Note : Rapport provenant d'une seule source ; en attente de corroboration.

La Force intérimaire des Nations Unies au Liban (FINUL) a signalé une escalade de la violence le long de la Ligne bleue, avec une augmentation des tirs de projectiles effectués à la fois par les forces israéliennes et par des groupes armés non étatiques basés au Liban. Le porte-parole de la FINUL, Tilak Pokharel, a indiqué que ces derniers jours ont été marqués par un nombre record de tirs de projectiles de la part des Forces de défense israéliennes (FDI), tandis que les attaques menées par des groupes armés au Liban continuent de viser Israël.

Selon la FINUL, Tsahal a étendu ses opérations plus profondément dans le sud du Liban, entraînant la destruction massive d'habitations et d'infrastructures civiles. Ces destructions ont provoqué le déplacement de populations locales, dont beaucoup ne peuvent regagner leurs foyers. Dans plusieurs zones, Tsahal contrôle désormais une grande partie du territoire où opère la FINUL.

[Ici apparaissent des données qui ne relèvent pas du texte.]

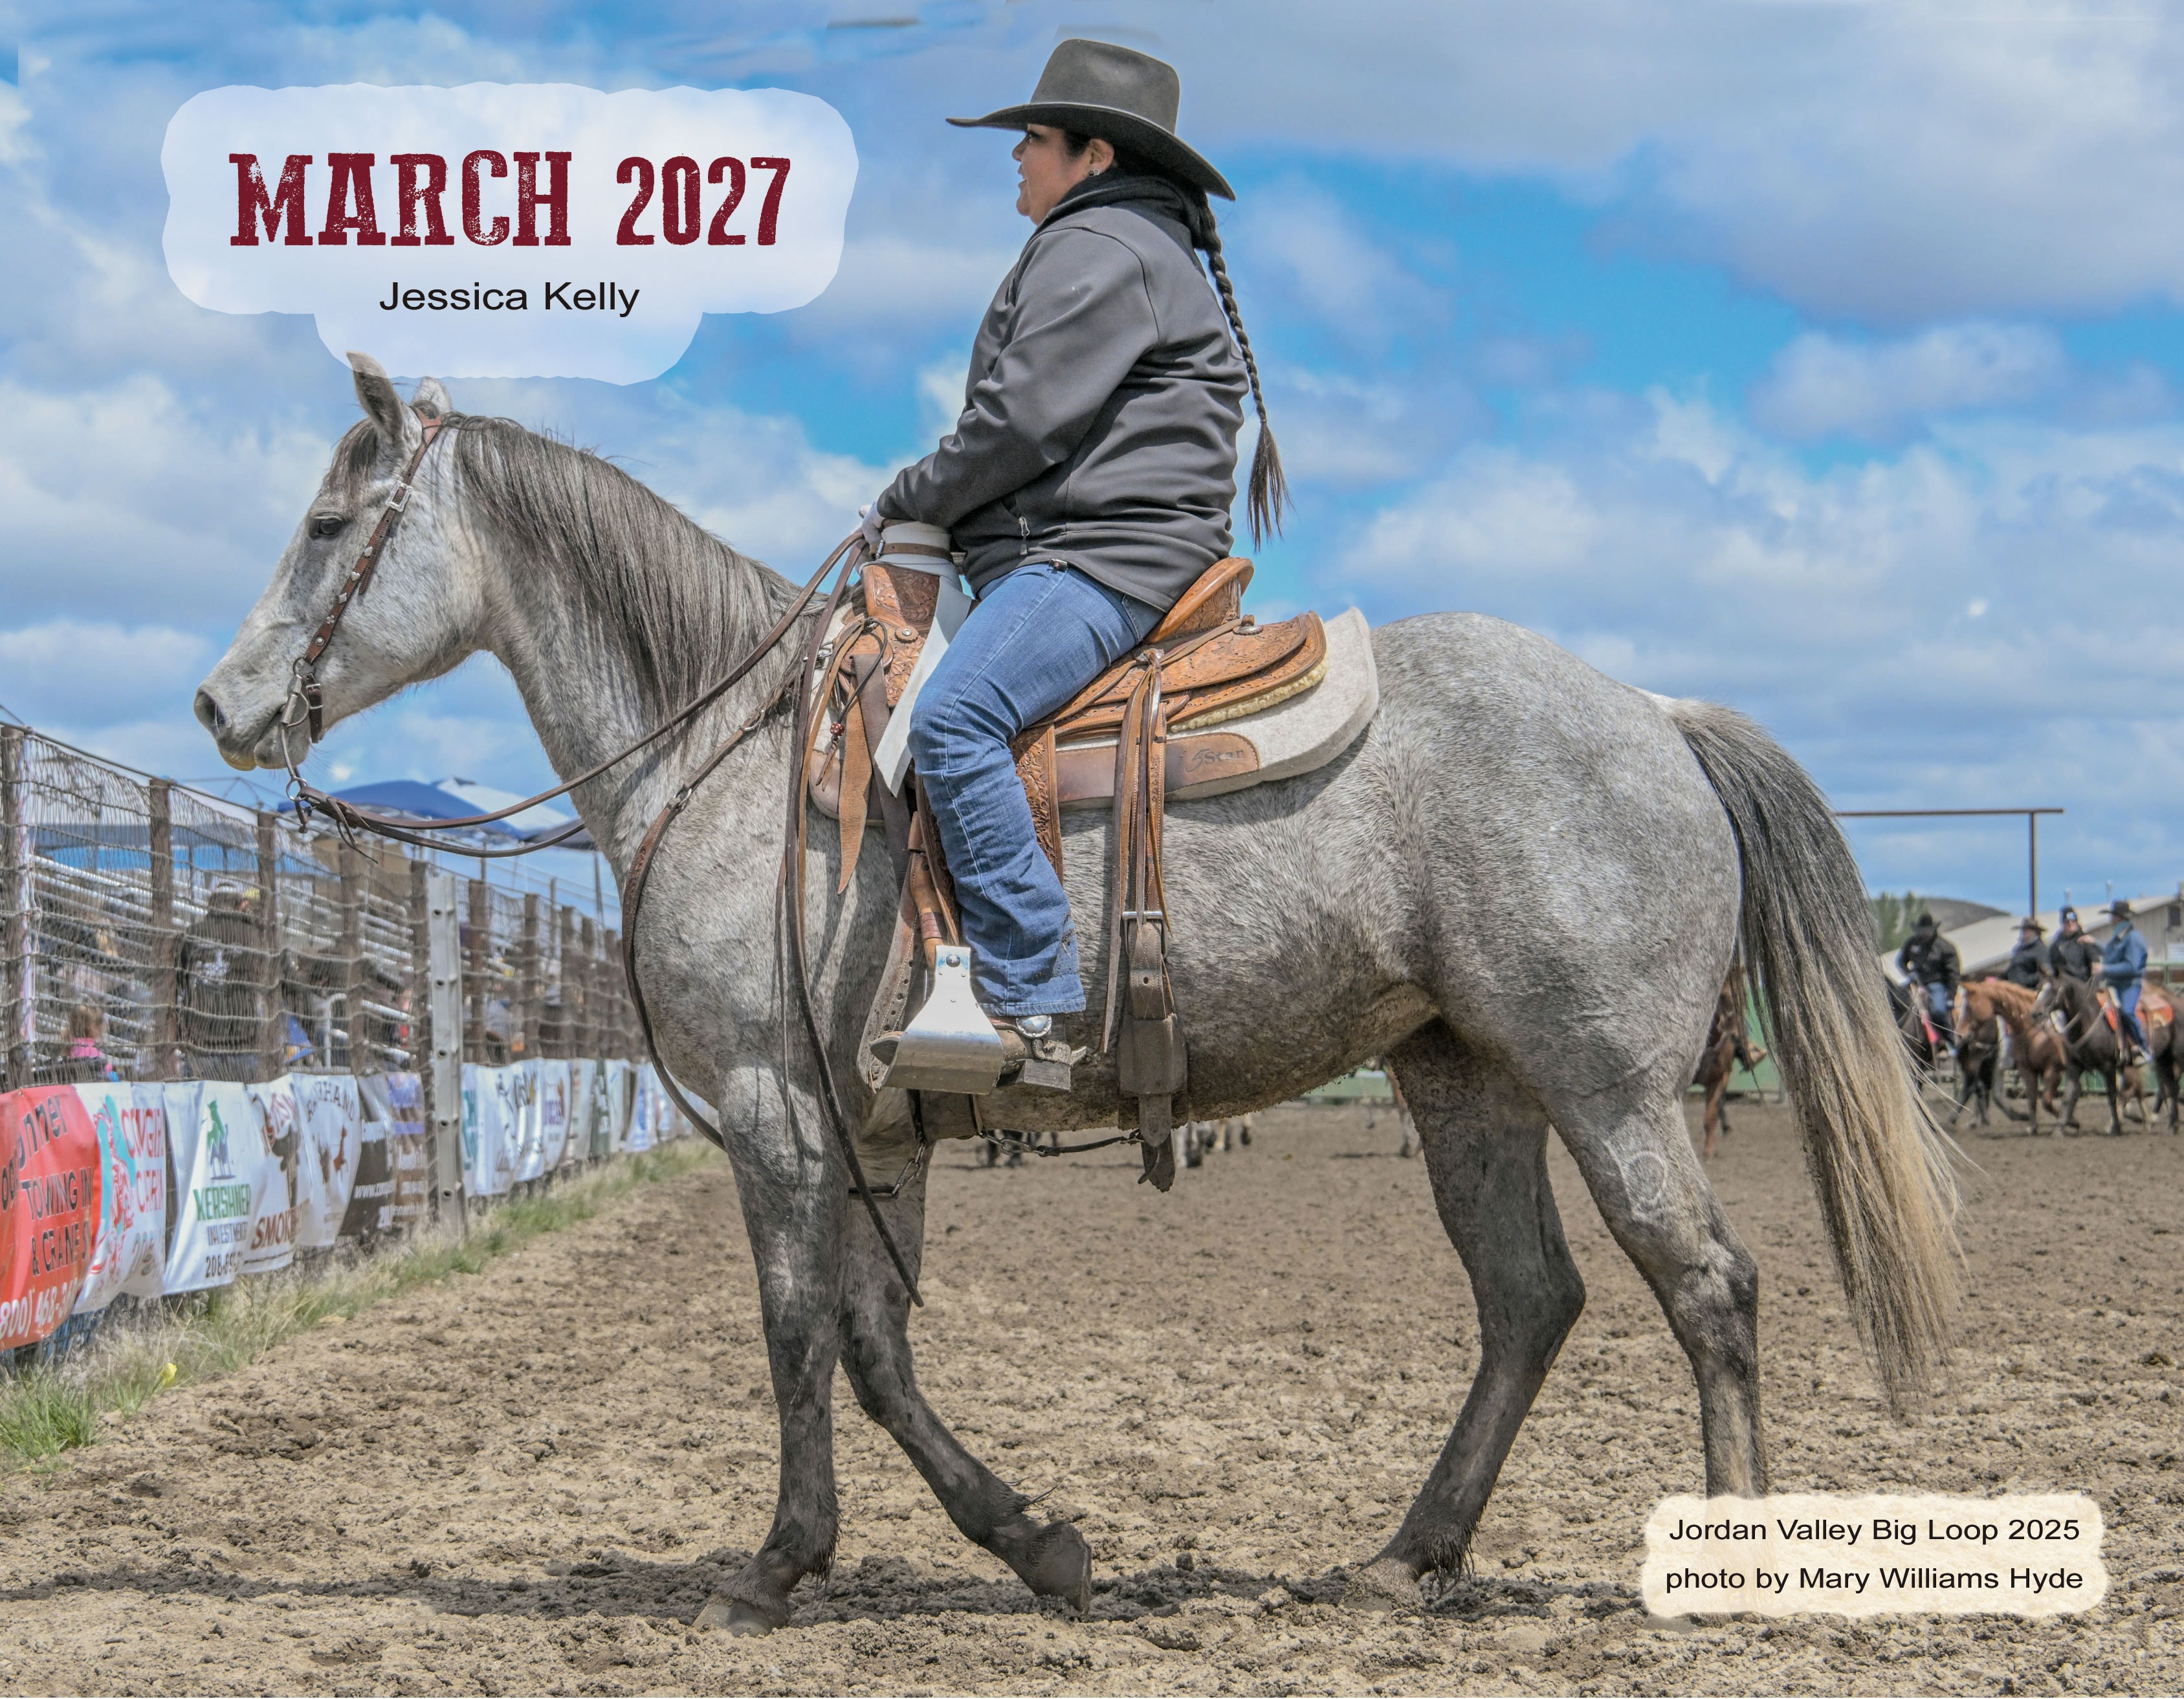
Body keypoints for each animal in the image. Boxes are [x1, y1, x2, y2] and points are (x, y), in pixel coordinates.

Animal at [1693, 962, 1767, 1158]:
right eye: (1723, 996)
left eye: (1744, 995)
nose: (1738, 1034)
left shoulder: (1719, 1078)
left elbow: (1710, 1117)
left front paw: (1708, 1152)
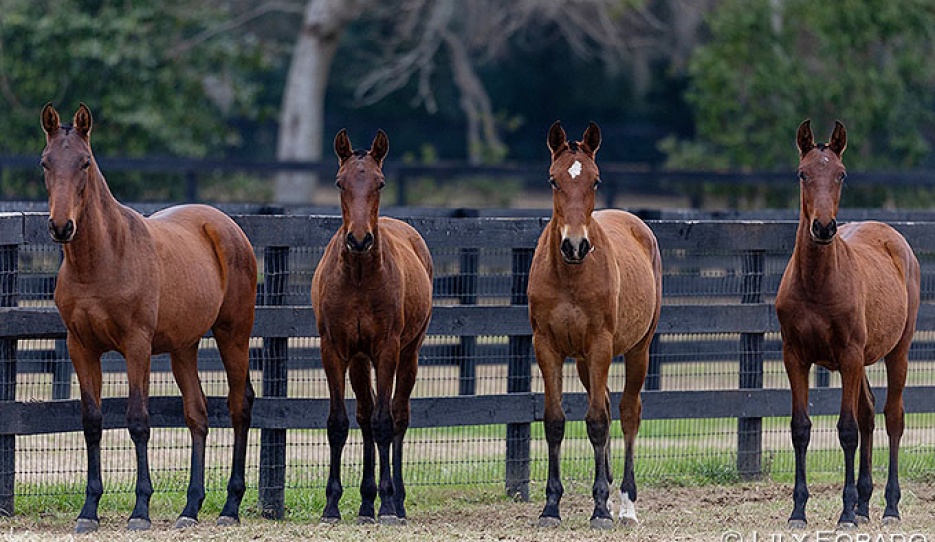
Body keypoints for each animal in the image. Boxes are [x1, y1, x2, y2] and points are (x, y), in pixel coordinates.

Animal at [40, 104, 257, 533]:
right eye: (45, 162)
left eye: (85, 163)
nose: (61, 226)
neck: (101, 260)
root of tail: (226, 225)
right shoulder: (80, 347)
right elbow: (92, 422)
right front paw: (88, 510)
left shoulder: (136, 346)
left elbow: (138, 420)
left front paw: (140, 510)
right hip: (184, 347)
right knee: (197, 414)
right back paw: (190, 508)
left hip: (233, 336)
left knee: (239, 406)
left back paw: (230, 506)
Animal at [311, 128, 433, 525]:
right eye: (340, 182)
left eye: (380, 183)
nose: (360, 239)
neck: (360, 277)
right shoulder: (334, 350)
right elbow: (339, 423)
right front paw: (332, 506)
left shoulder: (387, 349)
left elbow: (384, 421)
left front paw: (390, 504)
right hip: (360, 361)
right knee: (364, 416)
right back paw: (366, 503)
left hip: (408, 354)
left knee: (397, 417)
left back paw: (397, 501)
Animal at [527, 121, 662, 529]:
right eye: (553, 180)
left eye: (596, 180)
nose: (575, 245)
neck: (571, 275)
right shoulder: (547, 347)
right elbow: (555, 421)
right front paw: (551, 507)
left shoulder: (601, 345)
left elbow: (599, 423)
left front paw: (601, 509)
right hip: (586, 363)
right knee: (603, 402)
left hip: (637, 350)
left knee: (628, 412)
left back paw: (626, 505)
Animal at [776, 120, 920, 529]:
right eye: (802, 173)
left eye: (841, 174)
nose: (824, 228)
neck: (816, 283)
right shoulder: (795, 357)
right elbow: (801, 428)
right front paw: (798, 511)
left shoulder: (850, 355)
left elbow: (846, 430)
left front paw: (845, 514)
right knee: (869, 411)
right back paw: (865, 503)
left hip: (895, 351)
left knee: (891, 417)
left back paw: (888, 507)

La FINUL apporte un soutien actif aux civils restés sur place en facilitant l'accès des organisations humanitaires aux zones sinistrées et en escortant les missions d'aide. La force de maintien de la paix a également fourni des dons de faible envergure pour répondre aux besoins immédiats des personnes déplacées, y compris celles qui se trouvent hors des abris collectifs.

Les Casques bleus sont confrontés à d'importants défis opérationnels, car de nombreux bâtiments et ponts, notamment celui sur le fleuve Litani, ont été détruits. Les barrages routiers et les mines terrestres compliquent davantage leurs déplacements. Le personnel stationné loin de son pays d'origine a dû passer de longues périodes dans des abris en raison de l'instabilité sécuritaire.

Le Secrétaire général de l'ONU, António Guterres, a souligné la nécessité de maintenir la FINUL au-delà de son mandat actuel, qui doit prendre fin le 31 décembre. Il a présenté trois scénarios au Conseil de sécurité de l'ONU décrivant les options de déploiement de 2 000 à plus de 5 500 personnes pour surveiller le cessez-le-feu et assister l'armée libanaise.